Task item:
All of the data that follows is to be printed exactly, without pictures.

Input material: Begin

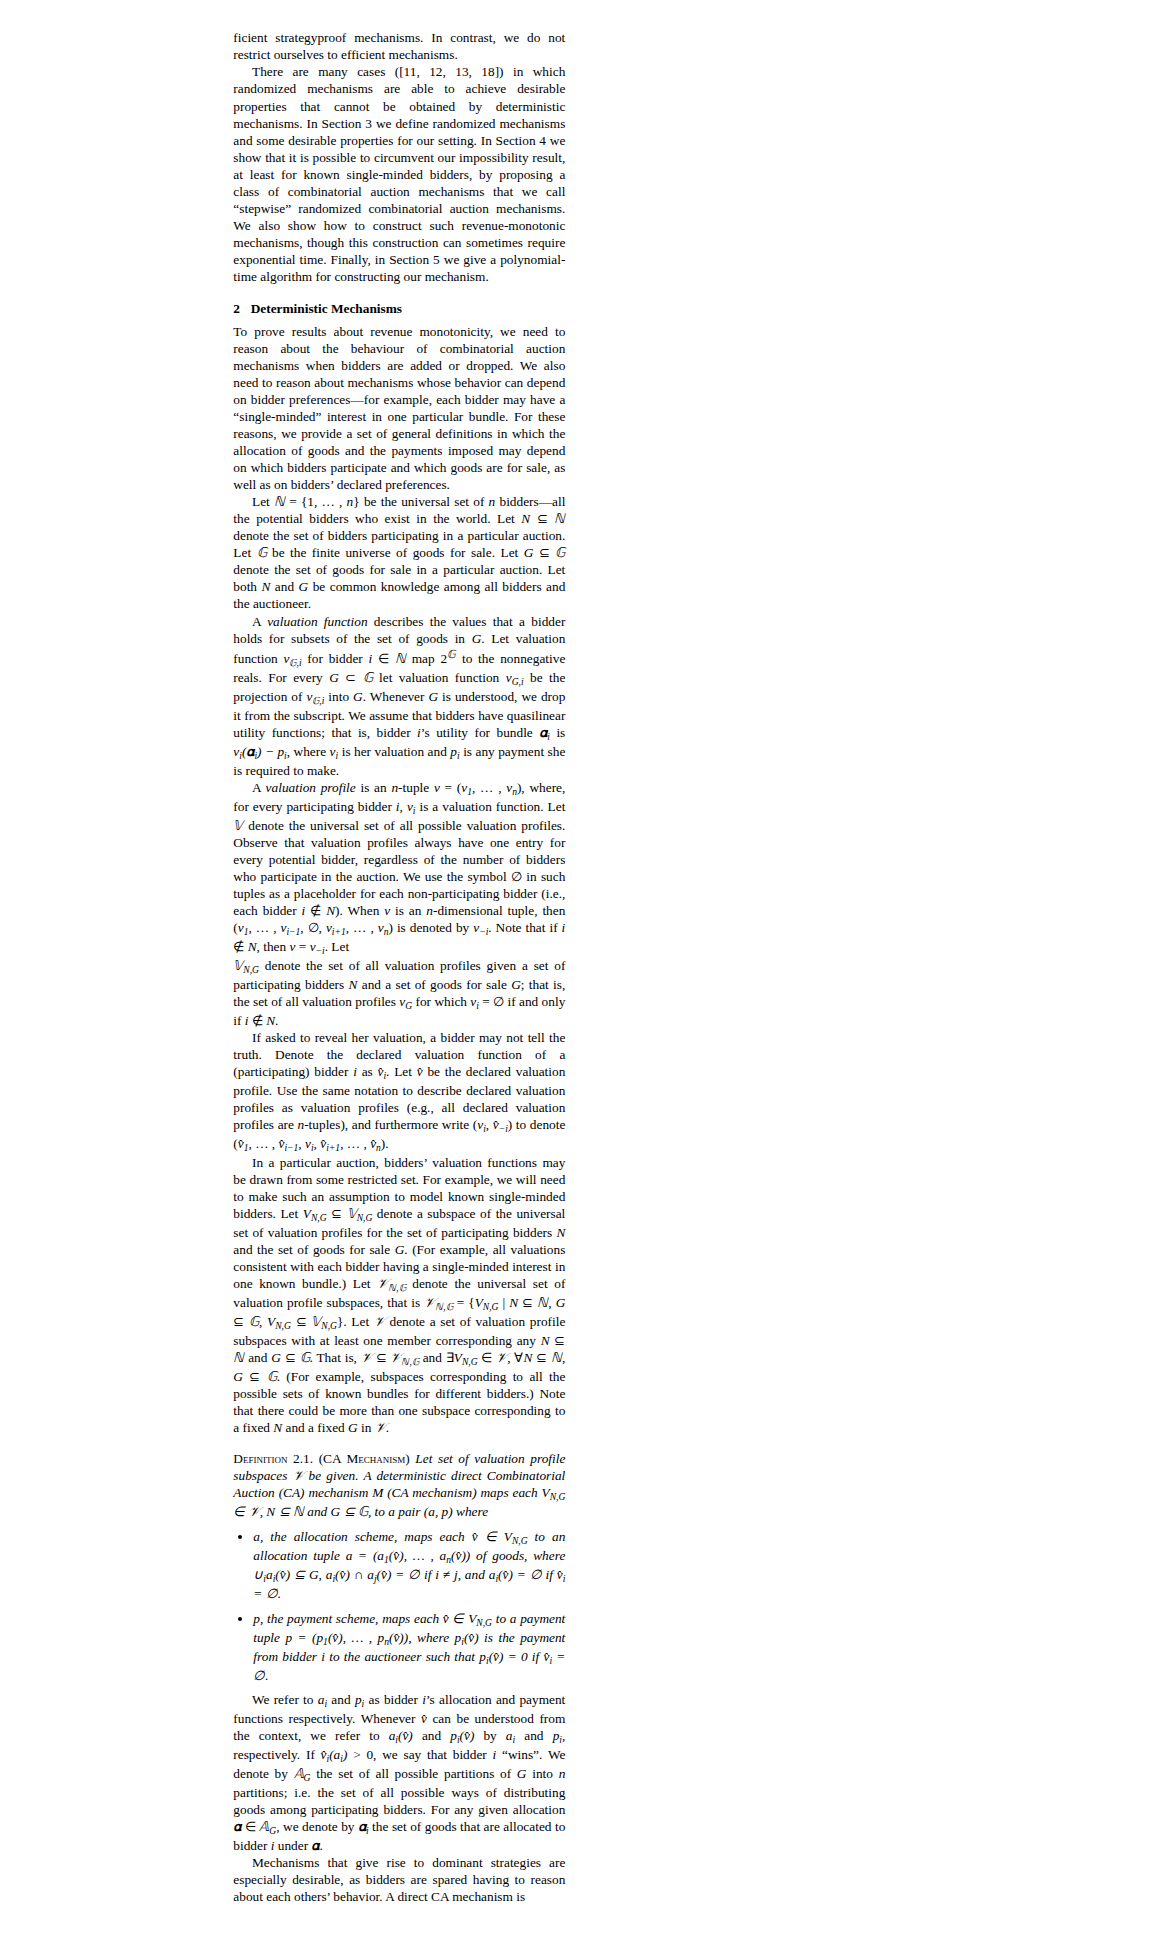ficient strategyproof mechanisms. In contrast, we do not restrict ourselves to efficient mechanisms.
There are many cases ([11, 12, 13, 18]) in which randomized mechanisms are able to achieve desirable properties that cannot be obtained by deterministic mechanisms. In Section 3 we define randomized mechanisms and some desirable properties for our setting. In Section 4 we show that it is possible to circumvent our impossibility result, at least for known single-minded bidders, by proposing a class of combinatorial auction mechanisms that we call “stepwise” randomized combinatorial auction mechanisms. We also show how to construct such revenue-monotonic mechanisms, though this construction can sometimes require exponential time. Finally, in Section 5 we give a polynomial-time algorithm for constructing our mechanism.
2 Deterministic Mechanisms
To prove results about revenue monotonicity, we need to reason about the behaviour of combinatorial auction mechanisms when bidders are added or dropped. We also need to reason about mechanisms whose behavior can depend on bidder preferences—for example, each bidder may have a “single-minded” interest in one particular bundle. For these reasons, we provide a set of general definitions in which the allocation of goods and the payments imposed may depend on which bidders participate and which goods are for sale, as well as on bidders’ declared preferences.
Let ℕ = {1, … , n} be the universal set of n bidders—all the potential bidders who exist in the world. Let N ⊆ ℕ denote the set of bidders participating in a particular auction. Let 𝔾 be the finite universe of goods for sale. Let G ⊆ 𝔾 denote the set of goods for sale in a particular auction. Let both N and G be common knowledge among all bidders and the auctioneer.
A valuation function describes the values that a bidder holds for subsets of the set of goods in G. Let valuation function v𝔾,i for bidder i ∈ ℕ map 2𝔾 to the nonnegative reals. For every G ⊂ 𝔾 let valuation function vG,i be the projection of v𝔾,i into G. Whenever G is understood, we drop it from the subscript. We assume that bidders have quasilinear utility functions; that is, bidder i’s utility for bundle 𝛂i is vi(𝛂i) − pi, where vi is her valuation and pi is any payment she is required to make.
A valuation profile is an n-tuple v = (v1, … , vn), where, for every participating bidder i, vi is a valuation function. Let 𝕍 denote the universal set of all possible valuation profiles. Observe that valuation profiles always have one entry for every potential bidder, regardless of the number of bidders who participate in the auction. We use the symbol ∅ in such tuples as a placeholder for each non-participating bidder (i.e., each bidder i ∉ N). When v is an n-dimensional tuple, then (v1, … , vi−1, ∅, vi+1, … , vn) is denoted by v−i. Note that if i ∉ N, then v = v−i. Let
𝕍N,G denote the set of all valuation profiles given a set of participating bidders N and a set of goods for sale G; that is, the set of all valuation profiles vG for which vi = ∅ if and only if i ∉ N.
If asked to reveal her valuation, a bidder may not tell the truth. Denote the declared valuation function of a (participating) bidder i as v̂i. Let v̂ be the declared valuation profile. Use the same notation to describe declared valuation profiles as valuation profiles (e.g., all declared valuation profiles are n-tuples), and furthermore write (vi, v̂−i) to denote (v̂1, … , v̂i−1, vi, v̂i+1, … , v̂n).
In a particular auction, bidders’ valuation functions may be drawn from some restricted set. For example, we will need to make such an assumption to model known single-minded bidders. Let VN,G ⊆ 𝕍N,G denote a subspace of the universal set of valuation profiles for the set of participating bidders N and the set of goods for sale G. (For example, all valuations consistent with each bidder having a single-minded interest in one known bundle.) Let 𝒱ℕ,𝔾 denote the universal set of valuation profile subspaces, that is 𝒱ℕ,𝔾 = {VN,G | N ⊆ ℕ, G ⊆ 𝔾, VN,G ⊆ 𝕍N,G}. Let 𝒱 denote a set of valuation profile subspaces with at least one member corresponding any N ⊆ ℕ and G ⊆ 𝔾. That is, 𝒱 ⊆ 𝒱ℕ,𝔾 and ∃VN,G ∈ 𝒱, ∀N ⊆ ℕ, G ⊆ 𝔾. (For example, subspaces corresponding to all the possible sets of known bundles for different bidders.) Note that there could be more than one subspace corresponding to a fixed N and a fixed G in 𝒱.
Definition 2.1. (CA Mechanism) Let set of valuation profile subspaces 𝒱 be given. A deterministic direct Combinatorial Auction (CA) mechanism M (CA mechanism) maps each VN,G ∈ 𝒱, N ⊆ ℕ and G ⊆ 𝔾, to a pair (a, p) where
a, the allocation scheme, maps each v̂ ∈ VN,G to an allocation tuple a = (a1(v̂), … , an(v̂)) of goods, where ∪iai(v̂) ⊆ G, ai(v̂) ∩ aj(v̂) = ∅ if i ≠ j, and ai(v̂) = ∅ if v̂i = ∅.
p, the payment scheme, maps each v̂ ∈ VN,G to a payment tuple p = (p1(v̂), … , pn(v̂)), where pi(v̂) is the payment from bidder i to the auctioneer such that pi(v̂) = 0 if v̂i = ∅.
We refer to ai and pi as bidder i’s allocation and payment functions respectively. Whenever v̂ can be understood from the context, we refer to ai(v̂) and pi(v̂) by ai and pi, respectively. If v̂i(ai) > 0, we say that bidder i “wins”. We denote by 𝔸G the set of all possible partitions of G into n partitions; i.e. the set of all possible ways of distributing goods among participating bidders. For any given allocation 𝛂 ∈ 𝔸G, we denote by 𝛂i the set of goods that are allocated to bidder i under 𝛂.
Mechanisms that give rise to dominant strategies are especially desirable, as bidders are spared having to reason about each others’ behavior. A direct CA mechanism is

Input material: End

Result of this task:
ficient strategyproof mechanisms. In contrast, we do not restrict ourselves to efficient mechanisms.
There are many cases ([11, 12, 13, 18]) in which randomized mechanisms are able to achieve desirable properties that cannot be obtained by deterministic mechanisms. In Section 3 we define randomized mechanisms and some desirable properties for our setting. In Section 4 we show that it is possible to circumvent our impossibility result, at least for known single-minded bidders, by proposing a class of combinatorial auction mechanisms that we call “stepwise” randomized combinatorial auction mechanisms. We also show how to construct such revenue-monotonic mechanisms, though this construction can sometimes require exponential time. Finally, in Section 5 we give a polynomial-time algorithm for constructing our mechanism.
2 Deterministic Mechanisms
To prove results about revenue monotonicity, we need to reason about the behaviour of combinatorial auction mechanisms when bidders are added or dropped. We also need to reason about mechanisms whose behavior can depend on bidder preferences—for example, each bidder may have a “single-minded” interest in one particular bundle. For these reasons, we provide a set of general definitions in which the allocation of goods and the payments imposed may depend on which bidders participate and which goods are for sale, as well as on bidders’ declared preferences.
Let ℕ = {1, … , n} be the universal set of n bidders—all the potential bidders who exist in the world. Let N ⊆ ℕ denote the set of bidders participating in a particular auction. Let 𝔾 be the finite universe of goods for sale. Let G ⊆ 𝔾 denote the set of goods for sale in a particular auction. Let both N and G be common knowledge among all bidders and the auctioneer.
A valuation function describes the values that a bidder holds for subsets of the set of goods in G. Let valuation function v𝔾,i for bidder i ∈ ℕ map 2𝔾 to the nonnegative reals. For every G ⊂ 𝔾 let valuation function vG,i be the projection of v𝔾,i into G. Whenever G is understood, we drop it from the subscript. We assume that bidders have quasilinear utility functions; that is, bidder i’s utility for bundle 𝛂i is vi(𝛂i) − pi, where vi is her valuation and pi is any payment she is required to make.
A valuation profile is an n-tuple v = (v1, … , vn), where, for every participating bidder i, vi is a valuation function. Let 𝕍 denote the universal set of all possible valuation profiles. Observe that valuation profiles always have one entry for every potential bidder, regardless of the number of bidders who participate in the auction. We use the symbol ∅ in such tuples as a placeholder for each non-participating bidder (i.e., each bidder i ∉ N). When v is an n-dimensional tuple, then (v1, … , vi−1, ∅, vi+1, … , vn) is denoted by v−i. Note that if i ∉ N, then v = v−i. Let
𝕍N,G denote the set of all valuation profiles given a set of participating bidders N and a set of goods for sale G; that is, the set of all valuation profiles vG for which vi = ∅ if and only if i ∉ N.
If asked to reveal her valuation, a bidder may not tell the truth. Denote the declared valuation function of a (participating) bidder i as v̂i. Let v̂ be the declared valuation profile. Use the same notation to describe declared valuation profiles as valuation profiles (e.g., all declared valuation profiles are n-tuples), and furthermore write (vi, v̂−i) to denote (v̂1, … , v̂i−1, vi, v̂i+1, … , v̂n).
In a particular auction, bidders’ valuation functions may be drawn from some restricted set. For example, we will need to make such an assumption to model known single-minded bidders. Let VN,G ⊆ 𝕍N,G denote a subspace of the universal set of valuation profiles for the set of participating bidders N and the set of goods for sale G. (For example, all valuations consistent with each bidder having a single-minded interest in one known bundle.) Let 𝒱ℕ,𝔾 denote the universal set of valuation profile subspaces, that is 𝒱ℕ,𝔾 = {VN,G | N ⊆ ℕ, G ⊆ 𝔾, VN,G ⊆ 𝕍N,G}. Let 𝒱 denote a set of valuation profile subspaces with at least one member corresponding any N ⊆ ℕ and G ⊆ 𝔾. That is, 𝒱 ⊆ 𝒱ℕ,𝔾 and ∃VN,G ∈ 𝒱, ∀N ⊆ ℕ, G ⊆ 𝔾. (For example, subspaces corresponding to all the possible sets of known bundles for different bidders.) Note that there could be more than one subspace corresponding to a fixed N and a fixed G in 𝒱.
Definition 2.1. (CA Mechanism) Let set of valuation profile subspaces 𝒱 be given. A deterministic direct Combinatorial Auction (CA) mechanism M (CA mechanism) maps each VN,G ∈ 𝒱, N ⊆ ℕ and G ⊆ 𝔾, to a pair (a, p) where
a, the allocation scheme, maps each v̂ ∈ VN,G to an allocation tuple a = (a1(v̂), … , an(v̂)) of goods, where ∪iai(v̂) ⊆ G, ai(v̂) ∩ aj(v̂) = ∅ if i ≠ j, and ai(v̂) = ∅ if v̂i = ∅.
p, the payment scheme, maps each v̂ ∈ VN,G to a payment tuple p = (p1(v̂), … , pn(v̂)), where pi(v̂) is the payment from bidder i to the auctioneer such that pi(v̂) = 0 if v̂i = ∅.
We refer to ai and pi as bidder i’s allocation and payment functions respectively. Whenever v̂ can be understood from the context, we refer to ai(v̂) and pi(v̂) by ai and pi, respectively. If v̂i(ai) > 0, we say that bidder i “wins”. We denote by 𝔸G the set of all possible partitions of G into n partitions; i.e. the set of all possible ways of distributing goods among participating bidders. For any given allocation 𝛂 ∈ 𝔸G, we denote by 𝛂i the set of goods that are allocated to bidder i under 𝛂.
Mechanisms that give rise to dominant strategies are especially desirable, as bidders are spared having to reason about each others’ behavior. A direct CA mechanism is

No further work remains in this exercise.